Tom Mathews is a cartoonist, artist and writer who has published three collections of cartoons, written two books of poetry and a novel, and illustrated a dozen books. He has had 30 one-man shows and his paintings have been exhibited in 'Living Art' and at the RHA. Originally from Dalkey, Co Dublin, he lives in Harold's Cross

I think I met Joe in the old In Dublin magazine offices in 1975: he was doing a bit of freelance work and so was I. I don’t know if we became great pals overnight but I know that within two years we were dating two sisters, two gals from Tipperary. Both girls slipped away from us, but Joe and I saw a bit of each other then and we’ve been bumping into each other since.

Joe is, as he’ll tell you himself, 45 years a blow-in. He’s originally from Wolfsburg in Germany; now he’s more Irish than the Irish themselves. He is literally now indistinguishable from a Connemara man. Having said that, he retains something of the old savoir vivre; there is a dash of the Danube in his veins. This is nowhere more evident than in his unerring ability to select the correct drinks to accompany any meal. I remember we were in Kinvara one time and he unhesitatingly selected the correct 12 pints of cider to accompany the bag of dry roasted peanuts we were eating.

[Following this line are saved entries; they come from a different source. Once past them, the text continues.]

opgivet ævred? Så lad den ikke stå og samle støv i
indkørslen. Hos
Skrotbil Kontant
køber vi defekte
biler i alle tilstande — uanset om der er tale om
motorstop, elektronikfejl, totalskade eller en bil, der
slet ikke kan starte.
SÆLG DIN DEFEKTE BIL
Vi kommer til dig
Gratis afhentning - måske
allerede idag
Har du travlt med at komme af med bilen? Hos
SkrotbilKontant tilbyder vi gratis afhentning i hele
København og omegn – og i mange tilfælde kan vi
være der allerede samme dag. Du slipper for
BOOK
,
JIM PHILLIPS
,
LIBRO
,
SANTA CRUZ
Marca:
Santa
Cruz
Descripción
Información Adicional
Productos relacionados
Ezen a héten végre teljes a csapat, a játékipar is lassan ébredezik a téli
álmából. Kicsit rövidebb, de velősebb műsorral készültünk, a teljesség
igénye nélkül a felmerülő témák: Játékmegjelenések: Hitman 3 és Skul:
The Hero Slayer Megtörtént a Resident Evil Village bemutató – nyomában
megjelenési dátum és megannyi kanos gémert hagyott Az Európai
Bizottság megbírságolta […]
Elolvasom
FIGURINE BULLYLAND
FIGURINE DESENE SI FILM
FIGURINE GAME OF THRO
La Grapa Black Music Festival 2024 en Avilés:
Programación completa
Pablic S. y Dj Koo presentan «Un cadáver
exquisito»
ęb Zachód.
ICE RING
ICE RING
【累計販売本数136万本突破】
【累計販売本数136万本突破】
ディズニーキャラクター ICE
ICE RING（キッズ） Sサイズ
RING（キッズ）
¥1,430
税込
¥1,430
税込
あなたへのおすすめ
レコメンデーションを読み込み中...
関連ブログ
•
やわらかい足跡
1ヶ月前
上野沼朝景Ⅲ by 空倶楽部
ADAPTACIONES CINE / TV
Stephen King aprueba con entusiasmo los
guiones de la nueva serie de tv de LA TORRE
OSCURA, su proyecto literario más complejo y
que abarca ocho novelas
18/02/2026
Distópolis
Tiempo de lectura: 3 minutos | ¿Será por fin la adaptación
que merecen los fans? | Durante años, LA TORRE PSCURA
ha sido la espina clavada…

We share a lot: he’s brought out two collections of poetry, so have I. He’s a cartoonist, I’m a cartoonist. He’s a painter, I’m a painter. He has worked with his folk and trad music pals to produce a CD. I’m finishing a rock ‘n roll album. There are a lot of parallels.

In 2008 we had an exhibition of cartoons together in the Town Hall in Galway. It was called Counter Culture because we were leaning on a counter at the time. I’m best known as a cartoonist but have taken to painting, had an exhibition last year and will have a second one in April.

You could say Joe and I are brothers under the skin, although we don't see each other's skins that often. This year I've seen him twice. Joe has a great knowledge of Irish literature, he's a big Joyce man and I'm a big Joyce man. He also has better English than most native speakers. Joe's associated with the Galway Arts Festival because of his splendid posters, which dominate Naughton's Bar, my preferred local in Galway. The magical realist thing in him is very strong; he's a west of Ireland surrealist.

If we meet each other, we’re there for the day. I was in Naughton’s one afternoon and looked up at the ceiling and there is a painting of Joe. Then I went up to the front room of the bar and there he was himself. I said, there goes the evening and the night and the next day. And so it was, because that’s the way it is. When I fall into his company, I tend to stay in it.

He’s a gentleman in every sense of that word. I can’t imagine Joe doing anybody a bad turn. He’s just a big affable bear of a man.